# [Exercise instructions]
In the listing below, count the lines containing the string "APERTURE". Reply with that number only.

---------------

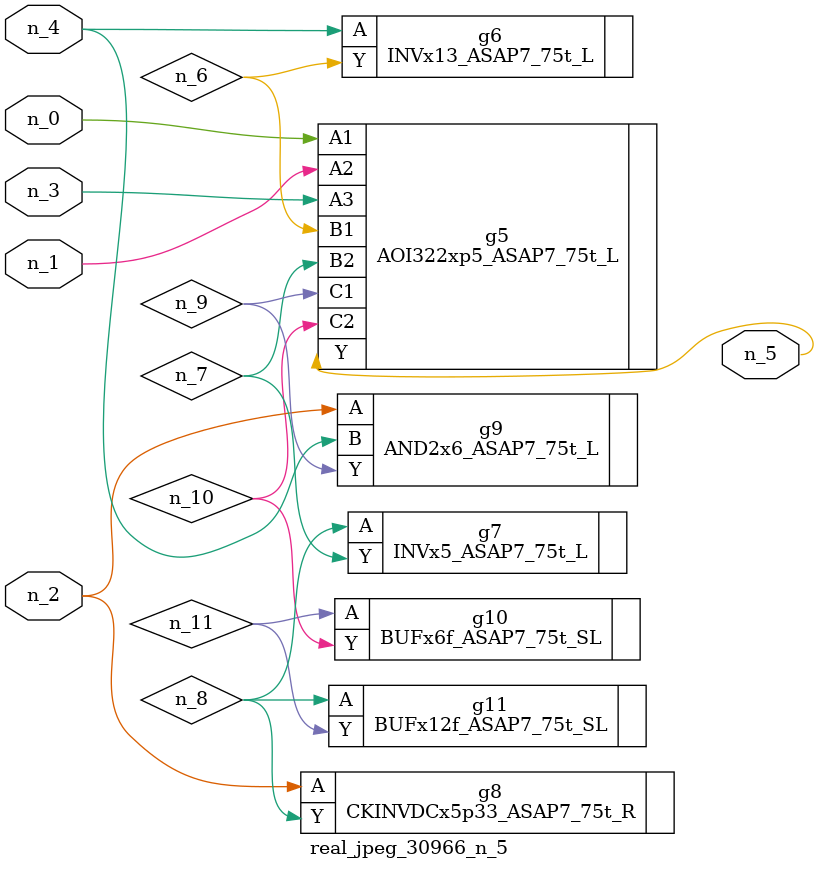
<source format=v>
module real_jpeg_30966_n_5 (n_4, n_0, n_1, n_2, n_3, n_5);

input n_4;
input n_0;
input n_1;
input n_2;
input n_3;

output n_5;

wire n_8;
wire n_11;
wire n_6;
wire n_7;
wire n_10;
wire n_9;

AOI322xp5_ASAP7_75t_L g5 ( 
.A1(n_0),
.A2(n_1),
.A3(n_3),
.B1(n_6),
.B2(n_7),
.C1(n_9),
.C2(n_10),
.Y(n_5)
);

CKINVDCx5p33_ASAP7_75t_R g8 ( 
.A(n_2),
.Y(n_8)
);

AND2x6_ASAP7_75t_L g9 ( 
.A(n_2),
.B(n_4),
.Y(n_9)
);

INVx13_ASAP7_75t_L g6 ( 
.A(n_4),
.Y(n_6)
);

INVx5_ASAP7_75t_L g7 ( 
.A(n_8),
.Y(n_7)
);

BUFx12f_ASAP7_75t_SL g11 ( 
.A(n_8),
.Y(n_11)
);

BUFx6f_ASAP7_75t_SL g10 ( 
.A(n_11),
.Y(n_10)
);


endmodule
</source>
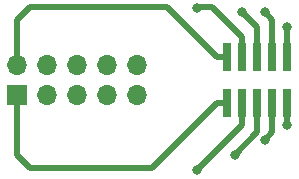
<source format=gbr>
G04 #@! TF.GenerationSoftware,KiCad,Pcbnew,5.1.5-52549c5~86~ubuntu18.04.1*
G04 #@! TF.CreationDate,2020-06-01T01:22:30-05:00*
G04 #@! TF.ProjectId,adap_127_254,61646170-5f31-4323-975f-3235342e6b69,rev?*
G04 #@! TF.SameCoordinates,Original*
G04 #@! TF.FileFunction,Copper,L1,Top*
G04 #@! TF.FilePolarity,Positive*
%FSLAX46Y46*%
G04 Gerber Fmt 4.6, Leading zero omitted, Abs format (unit mm)*
G04 Created by KiCad (PCBNEW 5.1.5-52549c5~86~ubuntu18.04.1) date 2020-06-01 01:22:30*
%MOMM*%
%LPD*%
G04 APERTURE LIST*
%ADD10R,0.740000X2.400000*%
%ADD11O,1.700000X1.700000*%
%ADD12R,1.700000X1.700000*%
%ADD13C,0.800000*%
%ADD14C,0.500000*%
G04 APERTURE END LIST*
D10*
X127000000Y-104730000D03*
X127000000Y-108630000D03*
X125730000Y-104730000D03*
X125730000Y-108630000D03*
X124460000Y-104730000D03*
X124460000Y-108630000D03*
X123190000Y-104730000D03*
X123190000Y-108630000D03*
X121920000Y-104730000D03*
X121920000Y-108630000D03*
D11*
X114300000Y-105410000D03*
X114300000Y-107950000D03*
X111760000Y-105410000D03*
X111760000Y-107950000D03*
X109220000Y-105410000D03*
X109220000Y-107950000D03*
X106680000Y-105410000D03*
X106680000Y-107950000D03*
X104140000Y-105410000D03*
D12*
X104140000Y-107950000D03*
D13*
X127000000Y-102235000D03*
X127000000Y-110490000D03*
X125095000Y-100965000D03*
X125095000Y-111760000D03*
X123190000Y-100965000D03*
X122555000Y-113030000D03*
X119380000Y-100625000D03*
X119380000Y-114300000D03*
D14*
X127000000Y-104730000D02*
X127000000Y-102235000D01*
X127000000Y-108630000D02*
X127000000Y-110490000D01*
X125730000Y-104730000D02*
X125730000Y-101600000D01*
X125730000Y-101600000D02*
X125095000Y-100965000D01*
X125095000Y-111760000D02*
X125730000Y-111125000D01*
X125730000Y-111125000D02*
X125730000Y-108630000D01*
X124460000Y-104730000D02*
X124460000Y-102235000D01*
X124460000Y-102235000D02*
X123190000Y-100965000D01*
X122555000Y-113030000D02*
X124460000Y-111125000D01*
X124460000Y-111125000D02*
X124460000Y-108630000D01*
X123190000Y-103030000D02*
X120650000Y-100490000D01*
X123190000Y-104730000D02*
X123190000Y-103030000D01*
X119540000Y-100490000D02*
X119525010Y-100475010D01*
X120650000Y-100490000D02*
X119540000Y-100490000D01*
X119525010Y-100475010D02*
X119525010Y-100479990D01*
X119525010Y-100479990D02*
X119380000Y-100625000D01*
X123190000Y-110490000D02*
X123190000Y-108630000D01*
X119380000Y-114300000D02*
X123190000Y-110490000D01*
X104140000Y-101600000D02*
X104140000Y-105410000D01*
X105264990Y-100475010D02*
X104140000Y-101600000D01*
X116795010Y-100475010D02*
X105264990Y-100475010D01*
X121920000Y-104730000D02*
X121050000Y-104730000D01*
X121050000Y-104730000D02*
X116795010Y-100475010D01*
X121050000Y-108630000D02*
X115570000Y-114110000D01*
X121920000Y-108630000D02*
X121050000Y-108630000D01*
X115570000Y-114110000D02*
X105220000Y-114110000D01*
X104140000Y-113030000D02*
X104140000Y-107950000D01*
X105220000Y-114110000D02*
X104140000Y-113030000D01*
M02*

</source>
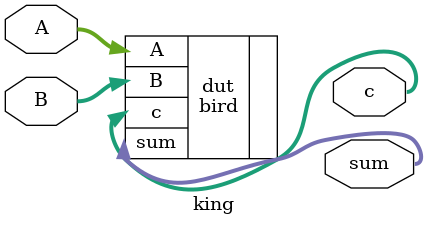
<source format=sv>
module king(
    input logic [15:0] A, B,
    output logic [15:0] sum, c
    );


bird dut(.A(A), .B(B), .sum(sum), .c(c));

endmodule
</source>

---------------

# [Answer area]
2